On locally finite groups whose derived subgroup is locally nilpotent (Q6656188)

The aim of the paper under review is to extend some results on subnormal subgroups, which are known in the finite case, to the class of locally finite groups. In a seminal paper \textit{H. Wielandt} ([Math. Z. 45, 209--244 (1939; JFM 65.0061.02)]) proved the so-called join theorem that asserts that the subgroup generated by two subnormal subgroups of a finite group is subnormal.\N\NAlthough Wielandt's result is not true in arbitrary locally finite groups, the author is able to extend it to the case to homomorphic images of periodic linear groups. In addition, the author extends the results of [\textit{A. Ballester-Bolinches} et al., Math.
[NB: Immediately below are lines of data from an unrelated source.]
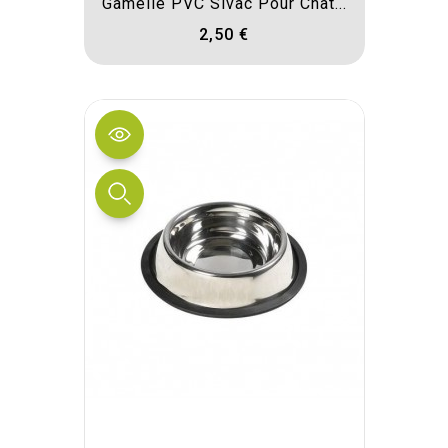
Gamelle PVC Sivac Pour Chat...
2,50 €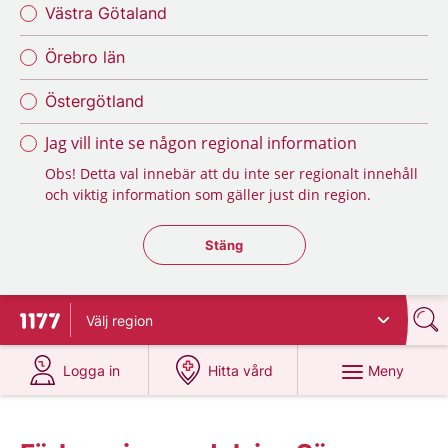
Västra Götaland
Örebro län
Östergötland
Jag vill inte se någon regional information
Obs! Detta val innebär att du inte ser regionalt innehåll
och viktig information som gäller just din region.
Stäng regionsväljaren
Stäng
Välj
region
Till startsidan för 1177
på 1177.se
på 1177.se
Meny
Logga in
Hitta vård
Nachr. 239--240, 5--10 (2002; Zbl 1002.20014)] to locally finite groups, so it is possible to characterize the class of locally finite groups with a locally nilpotent derived subgroup as the largest subgroup-closed saturated formation \(\mathfrak{X}\) such that, for all \(\mathbf{SL}\)-closed saturated formations \(\mathcal{F}\), the \(\mathcal{F}\)-residual of an \(\mathfrak{X}\)-group generated by \(\mathcal{F}\)-subnormal subgroups is the subgroup generated by their \(\mathcal{F}\)-residuals.